#### What to produce
Copy each line below in which the string "общих" occurs.

[Collected data]
^^^^
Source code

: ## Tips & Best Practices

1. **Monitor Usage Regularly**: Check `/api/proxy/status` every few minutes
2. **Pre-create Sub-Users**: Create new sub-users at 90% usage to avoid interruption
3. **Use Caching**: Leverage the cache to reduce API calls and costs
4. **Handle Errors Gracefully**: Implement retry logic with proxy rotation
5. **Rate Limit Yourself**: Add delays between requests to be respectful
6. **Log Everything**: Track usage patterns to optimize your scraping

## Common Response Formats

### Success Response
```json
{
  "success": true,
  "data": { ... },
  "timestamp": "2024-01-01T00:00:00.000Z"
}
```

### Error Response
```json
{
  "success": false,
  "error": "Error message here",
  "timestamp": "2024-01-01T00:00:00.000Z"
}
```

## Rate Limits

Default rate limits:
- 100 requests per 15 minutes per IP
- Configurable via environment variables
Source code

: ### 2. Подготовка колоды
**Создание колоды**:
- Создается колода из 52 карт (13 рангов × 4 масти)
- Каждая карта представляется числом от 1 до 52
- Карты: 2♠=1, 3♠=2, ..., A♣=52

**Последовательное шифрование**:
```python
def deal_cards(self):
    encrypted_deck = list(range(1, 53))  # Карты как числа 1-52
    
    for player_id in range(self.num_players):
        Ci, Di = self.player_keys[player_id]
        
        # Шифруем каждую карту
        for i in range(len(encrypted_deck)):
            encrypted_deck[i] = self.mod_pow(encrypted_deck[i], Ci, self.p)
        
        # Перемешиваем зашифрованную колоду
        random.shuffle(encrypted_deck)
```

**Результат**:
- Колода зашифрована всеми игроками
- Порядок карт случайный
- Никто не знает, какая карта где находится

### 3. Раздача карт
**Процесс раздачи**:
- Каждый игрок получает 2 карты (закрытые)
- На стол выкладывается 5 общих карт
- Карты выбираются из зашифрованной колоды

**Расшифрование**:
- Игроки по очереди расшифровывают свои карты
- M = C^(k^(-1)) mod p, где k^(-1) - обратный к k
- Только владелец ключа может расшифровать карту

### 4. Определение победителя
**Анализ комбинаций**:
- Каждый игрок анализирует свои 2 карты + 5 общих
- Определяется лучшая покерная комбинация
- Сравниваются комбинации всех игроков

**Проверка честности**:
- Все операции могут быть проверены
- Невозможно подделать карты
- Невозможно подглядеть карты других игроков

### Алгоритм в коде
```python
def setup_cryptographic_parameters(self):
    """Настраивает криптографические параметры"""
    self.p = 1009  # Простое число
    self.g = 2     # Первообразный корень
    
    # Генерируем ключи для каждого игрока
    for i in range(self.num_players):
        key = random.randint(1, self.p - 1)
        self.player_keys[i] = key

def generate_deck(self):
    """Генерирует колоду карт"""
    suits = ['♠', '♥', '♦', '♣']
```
^^^^
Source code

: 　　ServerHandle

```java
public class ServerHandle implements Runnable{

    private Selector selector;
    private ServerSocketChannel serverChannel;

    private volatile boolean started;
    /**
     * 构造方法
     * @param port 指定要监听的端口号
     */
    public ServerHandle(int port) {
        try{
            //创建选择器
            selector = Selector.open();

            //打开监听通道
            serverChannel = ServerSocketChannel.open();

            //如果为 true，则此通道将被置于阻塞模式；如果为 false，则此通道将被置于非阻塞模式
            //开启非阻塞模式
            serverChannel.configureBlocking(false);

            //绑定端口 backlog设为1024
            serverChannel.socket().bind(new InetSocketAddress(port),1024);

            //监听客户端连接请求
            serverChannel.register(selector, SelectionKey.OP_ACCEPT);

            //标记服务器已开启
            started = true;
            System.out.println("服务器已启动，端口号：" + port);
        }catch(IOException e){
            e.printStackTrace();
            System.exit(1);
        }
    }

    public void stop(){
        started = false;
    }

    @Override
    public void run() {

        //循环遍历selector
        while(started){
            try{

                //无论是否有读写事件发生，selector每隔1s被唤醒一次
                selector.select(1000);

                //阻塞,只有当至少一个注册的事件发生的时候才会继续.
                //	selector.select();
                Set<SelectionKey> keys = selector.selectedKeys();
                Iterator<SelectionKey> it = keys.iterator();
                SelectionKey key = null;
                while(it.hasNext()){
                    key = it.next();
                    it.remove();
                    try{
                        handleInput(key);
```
^^^^
#### Completed task
- На стол выкладывается 5 общих карт
- Каждый игрок анализирует свои 2 карты + 5 общих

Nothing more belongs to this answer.